"Ah, Monsieur, I am very exacting, I have already told you. I will, however, grant you one hour, especially as time passes so rapidly in your company." Then she said, sadly, "Life is so short!"

"Yes, very short," said the Count; "especially when the career you promise me is pleasant—enough so to make one wish it would never end."

"I should so wish it, but you, perhaps, would think it tedious."

"It should be eternal," said Monte-Leone, "and eternity itself would not suffice for me to prove my tenderness. Besides, my purgatory here has been long enough. Have I not suffered all the tortures of hell since the day I renounced you? Ah!" said he, passionately, "you will never know how I loved, and how I now love you."

"Yes, yes," said Aminta, with a smile, "a heart like yours, I think, can love but once. I speak seriously—do you hear, sir? This word means much—so much that I tremble to think of it. You love me, and always will. I have faith in you."

"The future," said the Count, with an expression of sorrow which he could not conquer, "is your own—at least, if such is God's will, for mine is in your hands."

"What mean you?" said the Marquise, fearfully, and looking again with anxiety at the Count. "What trouble now menaces you? Would you leave Paris and myself? Well, that is a small affair. The country you dwell in shall be my country—the climate you select shall be mine. I will love the climate you love, even if it be as sombre and icy as our Italy is warm and glorious. The true country is where we find happiness."

"Dear Aminta," said the Count, with a delight he could not repress, "it would be terrible to die now."

Scorpione drew near the Count, and looked at him with a strange expression. One might have fancied that like the idiots of northern lands, who, we are assured, have a strange prescience of the future, this poor being was seized on by an unfortunate presentiment.

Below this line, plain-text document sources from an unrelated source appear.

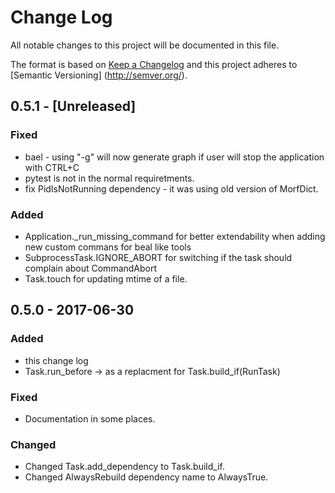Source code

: # Change Log
All notable changes to this project will be documented in this file.

The format is based on [Keep a Changelog](http://keepachangelog.com/) and this project adheres to [Semantic Versioning]
(http://semver.org/).

## 0.5.1 - [Unreleased]
### Fixed
- bael - using "-g" will now generate graph if user will stop the application with CTRL+C
- pytest is not in the normal requiretments.
- fix PidIsNotRunning dependency - it was using old version of MorfDict.

### Added
- Application._run_missing_command for better extendability when adding new custom commans for beal like tools
- SubprocessTask.IGNORE_ABORT for switching if the task should complain about CommandAbort
- Task.touch for updating mtime of a file.

## 0.5.0 - 2017-06-30
### Added
- this change log
- Task.run_before -> as a replacment for Task.build_if(RunTask)

### Fixed
- Documentation in some places.

### Changed
- Changed Task.add_dependency to Task.build_if.
- Changed AlwaysRebuild dependency name to AlwaysTrue.
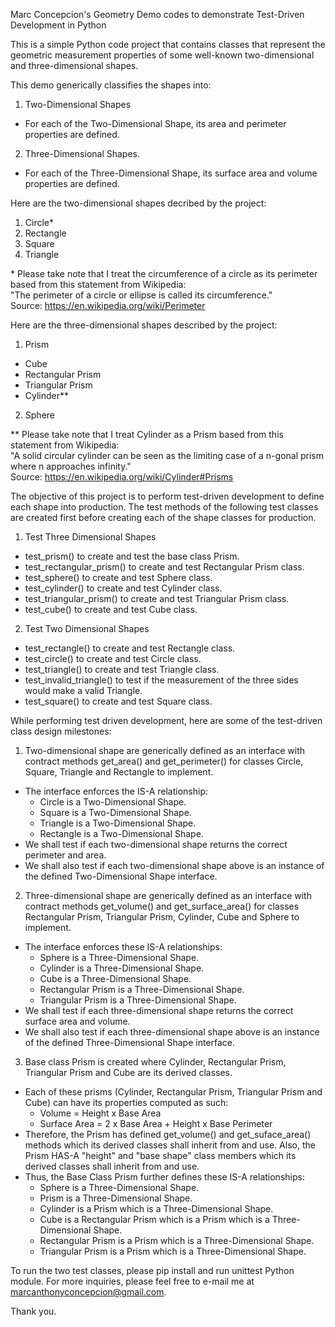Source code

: Marc Concepcion's Geometry Demo codes to demonstrate Test-Driven Development in Python

This is a simple Python code project that contains classes that represent the geometric measurement properties of some well-known two-dimensional and three-dimensional shapes.

This demo generically classifies the shapes into:
1. Two-Dimensional Shapes
-	For each of the Two-Dimensional Shape, its area and perimeter properties are defined.

2. Three-Dimensional Shapes.
-	For each of the Three-Dimensional Shape, its surface area and volume properties are defined.

Here are the two-dimensional shapes decribed by the project:
1. Circle*
2. Rectangle
3. Square
4. Triangle

\* Please take note that I treat the circumference of a circle as its perimeter based from this statement from Wikipedia:\
"The perimeter of a circle or ellipse is called its circumference."\
Source: https://en.wikipedia.org/wiki/Perimeter

Here are the three-dimensional shapes described by the project:
1. Prism
-	Cube
-	Rectangular Prism
-	Triangular Prism
-	Cylinder**
2. Sphere

\** Please take note that I treat Cylinder as a Prism based from this statement from Wikipedia:\
"A solid circular cylinder can be seen as the limiting case of a n-gonal prism where n approaches infinity."\
Source: https://en.wikipedia.org/wiki/Cylinder#Prisms

The objective of this project is to perform test-driven development to define each shape into production.
The test methods of the following test classes are created first before creating each of the shape classes for production.
1.	Test Three Dimensional Shapes
-   test_prism() to create and test the base class Prism.
-	test_rectangular_prism() to create and test Rectangular Prism class.
-	test_sphere() to create and test Sphere class.
-	test_cylinder() to create and test Cylinder class.
-	test_triangular_prism() to create and test Triangular Prism class.
-	test_cube() to create and test Cube class.
2.	Test Two Dimensional Shapes
-	test_rectangle() to create and test Rectangle class.
-	test_circle() to create and test Circle class.
-	test_triangle() to create and test Triangle class.
-	test_invalid_triangle() to test if the measurement of the three sides would make a valid Triangle.
-	test_square() to create and test Square class.

While performing test driven development, here are some of the test-driven class design milestones:
1.	Two-dimensional shape are generically defined as an interface with contract methods get_area() and get_perimeter() for classes Circle, Square, Triangle and Rectangle to implement.
-	The interface enforces the IS-A relationship:
	-	Circle is a Two-Dimensional Shape.
	-	Square is a Two-Dimensional Shape.
	-	Triangle is a Two-Dimensional Shape.
	-	Rectangle is a Two-Dimensional Shape.
-   We shall test if each two-dimensional shape returns the correct perimeter and area.
-   We shall also test if each two-dimensional shape above is an instance of the defined Two-Dimensional Shape interface.

2.	Three-dimensional shape are generically defined as an interface with contract methods get_volume() and get_surface_area() for classes Rectangular Prism, Triangular Prism, Cylinder, Cube and Sphere to implement.
-	The interface enforces these IS-A relationships:
	-	Sphere is a Three-Dimensional Shape.
	-	Cylinder is a Three-Dimensional Shape.
	-	Cube is a Three-Dimensional Shape.
	-	Rectangular Prism is a Three-Dimensional Shape.
	-	Triangular Prism is a Three-Dimensional Shape.
-   We shall test if each three-dimensional shape returns the correct surface area and volume.
-   We shall also test if each three-dimensional shape above is an instance of the defined Three-Dimensional Shape interface.

3. Base class Prism is created where Cylinder, Rectangular Prism, Triangular Prism and Cube are its derived classes.
-	Each of these prisms (Cylinder, Rectangular Prism, Triangular Prism and Cube) can have its properties computed as such:
	-	Volume = Height x Base Area
	-	Surface Area = 2 x Base Area + Height x Base Perimeter
-	Therefore, the Prism has defined get_volume() and get_suface_area() methods which its derived classes shall inherit from and use.
	Also, the Prism HAS-A "height" and "base shape" class members which its derived classes shall inherit from and use.
-	Thus, the Base Class Prism further defines these IS-A relationships:
	-	Sphere is a Three-Dimensional Shape.
	-	Prism is a Three-Dimensional Shape.
	-	Cylinder is a Prism which is a Three-Dimensional Shape.
	-	Cube is a Rectangular Prism which is a Prism which is a Three-Dimensional Shape.
	-	Rectangular Prism is a Prism which is a Three-Dimensional Shape.
	-	Triangular Prism is a Prism which is a Three-Dimensional Shape.

To run the two test classes, please pip install and run unittest Python module.
For more inquiries, please feel free to e-mail me at marcanthonyconcepcion@gmail.com.

Thank you.
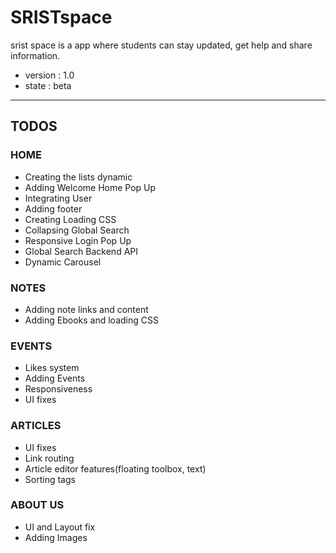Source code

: # SRISTspace
srist space is a app where students can stay updated, get help and share information.
- version : 1.0
- state : beta
---

## TODOS

### HOME
- Creating the lists dynamic
- Adding Welcome Home Pop Up
- Integrating User
- Adding footer
- Creating Loading CSS
- Collapsing Global Search
- Responsive Login Pop Up
- Global Search Backend API
- Dynamic Carousel

### NOTES
- Adding note links and content
- Adding Ebooks and loading CSS

### EVENTS
- Likes system
- Adding Events
- Responsiveness
- UI fixes

### ARTICLES
- UI fixes
- Link routing
- Article editor features(floating toolbox, text)
- Sorting tags

### ABOUT US
- UI and Layout fix
- Adding Images

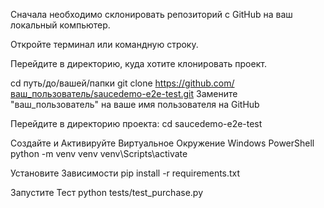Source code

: Сначала необходимо склонировать репозиторий с GitHub на ваш локальный компьютер.

Откройте терминал или командную строку.

Перейдите в директорию, куда хотите клонировать проект.

cd путь/до/вашей/папки
git clone https://github.com/ваш_пользователь/saucedemo-e2e-test.git
Замените "ваш_пользователь" на ваше имя пользователя на GitHub

Перейдите в директорию проекта:
cd saucedemo-e2e-test



Создайте и Активируйте Виртуальное Окружение
Windows PowerShell
python -m venv venv
venv\Scripts\activate

Установите Зависимости
pip install -r requirements.txt

Запустите Тест
python tests/test_purchase.py
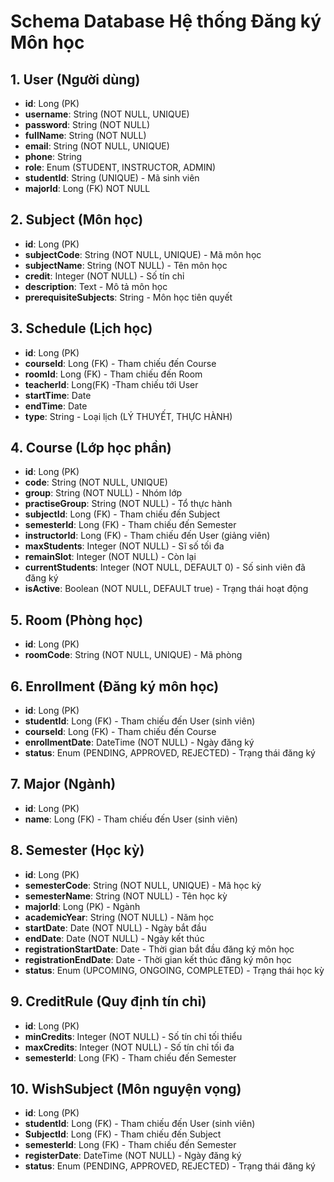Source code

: # Schema Database Hệ thống Đăng ký Môn học

## 1. User (Người dùng)
- **id**: Long (PK)
- **username**: String (NOT NULL, UNIQUE)
- **password**: String (NOT NULL)
- **fullName**: String (NOT NULL)
- **email**: String (NOT NULL, UNIQUE)
- **phone**: String
- **role**: Enum (STUDENT, INSTRUCTOR, ADMIN)
- **studentId**: String (UNIQUE) - Mã sinh viên
- **majorId**: Long (FK) NOT NULL

## 2. Subject (Môn học)
- **id**: Long (PK)
- **subjectCode**: String (NOT NULL, UNIQUE) - Mã môn học
- **subjectName**: String (NOT NULL) - Tên môn học
- **credit**: Integer (NOT NULL) - Số tín chỉ
- **description**: Text - Mô tả môn học
- **prerequisiteSubjects**: String - Môn học tiên quyết

## 3. Schedule (Lịch học)
- **id**: Long (PK)
- **courseId**: Long (FK) - Tham chiếu đến Course
- **roomId**: Long (FK) - Tham chiếu đến Room
- **teacherId**: Long(FK) -Tham chiếu tới User
- **startTime**: Date
- **endTime**: Date
- **type**: String - Loại lịch (LÝ THUYẾT, THỰC HÀNH)

## 4. Course (Lớp học phần)
- **id**: Long (PK)
- **code**: String (NOT NULL, UNIQUE)
- **group**: String (NOT NULL) - Nhóm lớp
- **practiseGroup**: String (NOT NULL) - Tổ thực hành
- **subjectId**: Long (FK) - Tham chiếu đến Subject
- **semesterId**: Long (FK) - Tham chiếu đến Semester
- **instructorId**: Long (FK) - Tham chiếu đến User (giảng viên)
- **maxStudents**: Integer (NOT NULL) - Sĩ số tối đa
- **remainSlot**: Integer (NOT NULL) - Còn lại
- **currentStudents**: Integer (NOT NULL, DEFAULT 0) - Số sinh viên đã đăng ký
- **isActive**: Boolean (NOT NULL, DEFAULT true) - Trạng thái hoạt động

## 5. Room (Phòng học)
- **id**: Long (PK)
- **roomCode**: String (NOT NULL, UNIQUE) - Mã phòng

## 6. Enrollment (Đăng ký môn học)
- **id**: Long (PK)
- **studentId**: Long (FK) - Tham chiếu đến User (sinh viên)
- **courseId**: Long (FK) - Tham chiếu đến Course
- **enrollmentDate**: DateTime (NOT NULL) - Ngày đăng ký
- **status**: Enum (PENDING, APPROVED, REJECTED) - Trạng thái đăng ký

## 7. Major (Ngành)
- **id**: Long (PK)
- **name**: Long (FK) - Tham chiếu đến User (sinh viên)

## 8. Semester (Học kỳ)
- **id**: Long (PK)
- **semesterCode**: String (NOT NULL, UNIQUE) - Mã học kỳ
- **semesterName**: String (NOT NULL) - Tên học kỳ
- **majorId**: Long (PK) - Ngành
- **academicYear**: String (NOT NULL) - Năm học
- **startDate**: Date (NOT NULL) - Ngày bắt đầu
- **endDate**: Date (NOT NULL) - Ngày kết thúc
- **registrationStartDate**: Date - Thời gian bắt đầu đăng ký môn học
- **registrationEndDate**: Date - Thời gian kết thúc đăng ký môn học
- **status**: Enum (UPCOMING, ONGOING, COMPLETED) - Trạng thái học kỳ

## 9. CreditRule (Quy định tín chỉ)
- **id**: Long (PK)
- **minCredits**: Integer (NOT NULL) - Số tín chỉ tối thiểu
- **maxCredits**: Integer (NOT NULL) - Số tín chỉ tối đa
- **semesterId**: Long (FK) - Tham chiếu đến Semester

## 10. WishSubject (Môn nguyện vọng)
- **id**: Long (PK)
- **studentId**: Long (FK) - Tham chiếu đến User (sinh viên)
- **SubjectId**: Long (FK) - Tham chiếu đến Subject
- **semesterId**: Long (FK) - Tham chiếu đến Semester
- **registerDate**: DateTime (NOT NULL) - Ngày đăng ký
- **status**: Enum (PENDING, APPROVED, REJECTED) - Trạng thái đăng ký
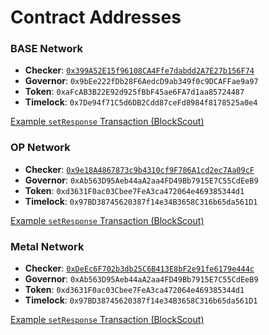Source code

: # Contract Addresses

### BASE Network

- **Checker**: [`0x399A52E15f96108CA4Ffe7dabdd2A7E27b156F74`](https://base-sepolia.blockscout.com/address/0x399A52E15f96108CA4Ffe7dabdd2A7E27b156F74)
- **Governor**: `0x9bEe222fDb28F6AedcD9ab349f0c9DCAFFae9a97`
- **Token**: `0xaFcAB3B22E92d925fBbF45ae6FA7d1aa85724487`
- **Timelock**: `0x7De94f71C5d6DB2Cdd87ceFd8984f8178525a0e4`

[Example `setResponse` Transaction (BlockScout)](https://base-sepolia.blockscout.com/tx/0x4db601668372477dcb698850c9ca6e2d654937c1b32fde632f731a1cb6577156)

### OP Network

- **Checker**: [`0x9e18A4867873c9b4310cf9F786A1cd2ec7Aa09cF`](https://optimism-sepolia.blockscout.com/address/0x9e18A4867873c9b4310cf9F786A1cd2ec7Aa09cF)
- **Governor**: `0xAb563D95Aeb44aA2aa4FD49Bb7915E7C55CdEeB9`
- **Token**: `0xd3631F0ac03Cbee7FeA3ca472064e469385344d1`
- **Timelock**: `0x97BD38745620387f14e34B3658C316b65da561D1`

[Example `setResponse` Transaction (BlockScout)](https://optimism-sepolia.blockscout.com/tx/0x33e27bdb02f0688e3584cad2b49526837b84d68c98f22ad823d60f2ca208540e)

### Metal Network

- **Checker**: [`0xDeEc6F702b3db25C6B413E8bF2e91fe6179e444c`](https://optimism-sepolia.blockscout.com/address/0xDeEc6F702b3db25C6B413E8bF2e91fe6179e444c)
- **Governor**: `0xAb563D95Aeb44aA2aa4FD49Bb7915E7C55CdEeB9`
- **Token**: `0xd3631F0ac03Cbee7FeA3ca472064e469385344d1`
- **Timelock**: `0x97BD38745620387f14e34B3658C316b65da561D1`

[Example `setResponse` Transaction (BlockScout)](https://testnet.explorer.metall2.com/tx/0xd4d4727aa1d99b38539b73e7a9ba2ec0b0de94177283e60a595c9c06d2929dcd)
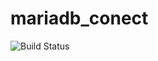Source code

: # mariadb_conect
![Build Status](https://app.travis-ci.com/willgabe23/mariadb_connect.svg?branch=main)
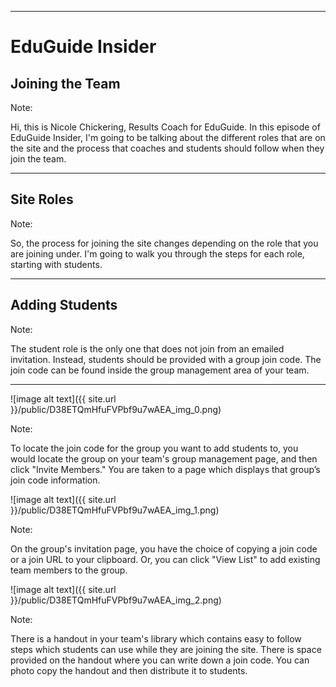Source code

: 
---
# EduGuide Insider

## Joining the Team


Note:

Hi, this is Nicole Chickering, Results Coach for EduGuide. In this episode of EduGuide Insider, I'm going to be talking about the different roles that are on the site and the process that coaches and students should follow when they join the team.

---

## Site Roles

Note:

So, the process for joining the site changes depending on the role that you are joining under. I'm going to walk you through the steps for each role, starting with students.

---

## Adding Students

Note:

The student role is the only one that does not join from an emailed invitation. Instead, students should be provided with a group join code. The join code can be found inside the group management area of your team.

---

![image alt text]({{ site.url }}/public/D38ETQmHfuFVPbf9u7wAEA_img_0.png)


Note:

To locate the join code for the group you want to add students to, you would locate the group on your team's group management page, and then click "Invite Members." You are taken to a page which displays that group’s join code information.

![image alt text]({{ site.url }}/public/D38ETQmHfuFVPbf9u7wAEA_img_1.png)

Note:

On the group's invitation page, you have the choice of copying a join code or a join URL to your clipboard. Or, you can click "View List" to add existing team members to the group.

![image alt text]({{ site.url }}/public/D38ETQmHfuFVPbf9u7wAEA_img_2.png)

Note:

There is a handout in your team's library which contains easy to follow steps which students can use while they are joining the site. There is space provided on the handout where you can write down a join code. You can photo copy the handout and then distribute it to students.
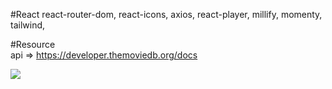 
#React
react-router-dom,
react-icons,
axios,
react-player,
millify,
momenty,
tailwind,


#Resource    
api => https://developer.themoviedb.org/docs


![](src/screenrec.gif)

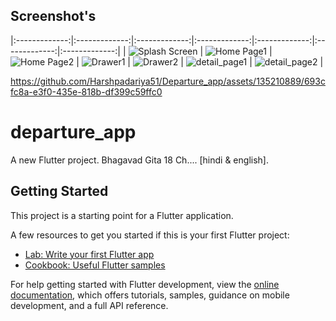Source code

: ## Screenshot's

|:-------------:|:-------------:|:-------------:|:-------------:|:-------------:|:-------------:|:-------------:|
| ![Splash Screen](https://github.com/Harshpadariya51/Departure_app/assets/135210889/8dfcac24-334a-4605-89fd-b9e51268dfe3) | ![Home Page1](https://github.com/Harshpadariya51/Departure_app/assets/135210889/3180e646-2fcc-40e2-b5e1-14190670ae65) | ![Home Page2](https://github.com/Harshpadariya51/Departure_app/assets/135210889/23cfe348-602a-4b73-bad1-91de044aa64c) | ![Drawer1](https://github.com/Harshpadariya51/Departure_app/assets/135210889/46727cf4-54ae-4f7c-ad95-5b3b777aa147) | ![Drawer2](https://github.com/Harshpadariya51/Departure_app/assets/135210889/7a620190-2c0c-4d84-8af7-e06e6a99cae3) | ![detail_page1](https://github.com/Harshpadariya51/Departure_app/assets/135210889/3c748bd6-7214-41b5-a88c-1d5319a8b6ae) | ![detail_page2](https://github.com/Harshpadariya51/Departure_app/assets/135210889/85285eed-10c9-4b7c-9d12-b0789dc57391) |


https://github.com/Harshpadariya51/Departure_app/assets/135210889/693cfc8a-e3f0-435e-818b-df399c59ffc0


# departure_app

A new Flutter project. Bhagavad Gita 18 Ch.... [hindi & english].





## Getting Started

This project is a starting point for a Flutter application.

A few resources to get you started if this is your first Flutter project:

- [Lab: Write your first Flutter app](https://docs.flutter.dev/get-started/codelab)
- [Cookbook: Useful Flutter samples](https://docs.flutter.dev/cookbook)

For help getting started with Flutter development, view the
[online documentation](https://docs.flutter.dev/), which offers tutorials,
samples, guidance on mobile development, and a full API reference.
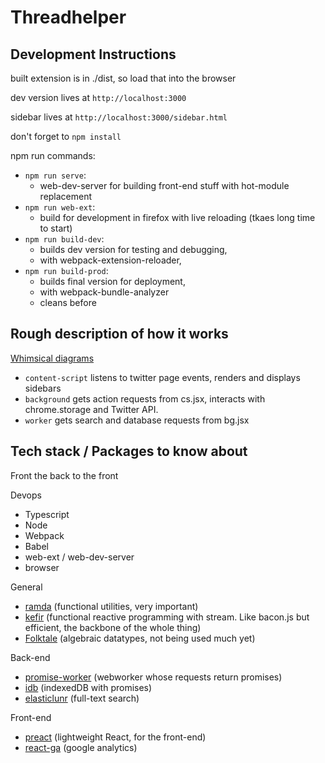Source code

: # Threadhelper

## Development Instructions

built extension is in ./dist, so load that into the browser

dev version lives at `http://localhost:3000`

sidebar lives at `http://localhost:3000/sidebar.html`

don't forget to `npm install`

npm run commands:

- `npm run serve`:
  - web-dev-server for building front-end stuff with hot-module replacement
- `npm run web-ext`:
  - build for development in firefox with live reloading (tkaes long time to start)
- `npm run build-dev`:
  - builds dev version for testing and debugging,
  - with webpack-extension-reloader,
- `npm run build-prod`:
  - builds final version for deployment,
  - with webpack-bundle-analyzer
  - cleans before

## Rough description of how it works

[Whimsical diagrams](https://whimsical.com/threadhelper-6LhnuFH8f4BBLq9bmKetRd)

- `content-script` listens to twitter page events, renders and displays sidebars
- `background` gets action requests from cs.jsx, interacts with chrome.storage and Twitter API.
- `worker` gets search and database requests from bg.jsx

## Tech stack / Packages to know about

Front the back to the front

Devops

- Typescript
- Node
- Webpack
- Babel
- web-ext / web-dev-server
- browser

General

- [ramda](https://ramdajs.com/) (functional utilities, very important)
- [kefir](https://kefirjs.github.io/kefir/) (functional reactive programming with stream. Like bacon.js but efficient, the backbone of the whole thing)
- [Folktale](https://folktale.origamitower.com/) (algebraic datatypes, not being used much yet)

Back-end

- [promise-worker](https://github.com/nolanlawson/promise-worker) (webworker whose requests return promises)
- [idb](https://github.com/jakearchibald/idb) (indexedDB with promises)
- [elasticlunr](http://elasticlunr.com/) (full-text search)

Front-end

- [preact](https://preactjs.com/) (lightweight React, for the front-end)
- [react-ga](https://github.com/react-ga/react-ga) (google analytics)
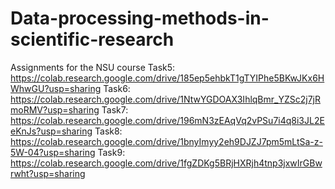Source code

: # Data-processing-methods-in-scientific-research
Assignments for the NSU course
Task5: https://colab.research.google.com/drive/185ep5ehbkT1gTYIPhe5BKwJKx6HWhwGU?usp=sharing
Task6: https://colab.research.google.com/drive/1NtwYGDOAX3IhlqBmr_YZSc2j7jRmoRMV?usp=sharing
Task7: https://colab.research.google.com/drive/196mN3zEAqVq2vPSu7i4q8i3JL2EeKnJs?usp=sharing
Task8: https://colab.research.google.com/drive/1bnyImyy2eh9DJZJ7pm5mLtSa-z-5W-04?usp=sharing
Task9: https://colab.research.google.com/drive/1fgZDKg5BRjHXRjh4tnp3jxwIrGBwrwht?usp=sharing
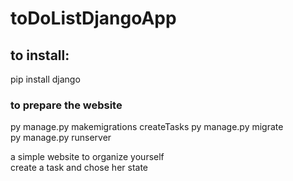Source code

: # toDoListDjangoApp

## to install:  
pip install django  

### to prepare the website
py manage.py makemigrations createTasks
py manage.py migrate  
py manage.py runserver  

a simple website to organize yourself  
create a task  and chose her state  
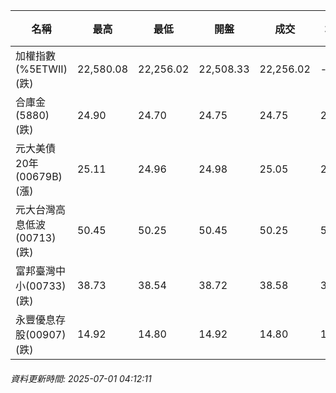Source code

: | 名稱 | 最高 | 最低 | 開盤 | 成交 | 均價 | 成交金額(億) | 昨收 | 漲跌幅 | 漲跌 | 總量 | 昨量 | 振幅 |
| -------- | -------- | -------- | -------- |-------- | -------- | -------- |-------- |-------- |-------- | -------- | -------- |-------- |
|加權指數(%5ETWII) (跌)|22,580.08|22,256.02|22,508.33|22,256.02|-|3,551.07|22,580.08|1.44%|324.06|5,694,854|0|1.44%|
|合庫金(5880) (跌)|24.90|24.70|24.75|24.75|24.79|3.65|25.00|1.00%|0.25|14,719|10,409|0.80%|
|元大美債20年(00679B) (漲)|25.11|24.96|24.98|25.05|25.03|11.01|24.95|0.40%|0.10|43,994|55,731|0.60%|
|元大台灣高息低波(00713) (跌)|50.45|50.25|50.45|50.25|50.34|3.97|50.45|0.40%|0.20|7,894|5,583|0.40%|
|富邦臺灣中小(00733) (跌)|38.73|38.54|38.72|38.58|38.60|0.250|38.72|0.36%|0.14|647|723|0.49%|
|永豐優息存股(00907) (跌)|14.92|14.80|14.92|14.80|14.83|0.096|14.92|0.80%|0.12|646|844|0.80%|
###### 資料更新時間: 2025-07-01 04:12:11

The words she had heard echoed sadly in Aminta's heart. "My friend," said she "for some time I have seen that you suffered. You are no longer happy in my presence. For pity's sake conceal nothing from me. Something terrible and unknown exists in your heart. To whom else but me would you confide it? Who would you permit to share my torments? Who should suffer with you? Tell me, I beseech you, for doubt is worse even than misery."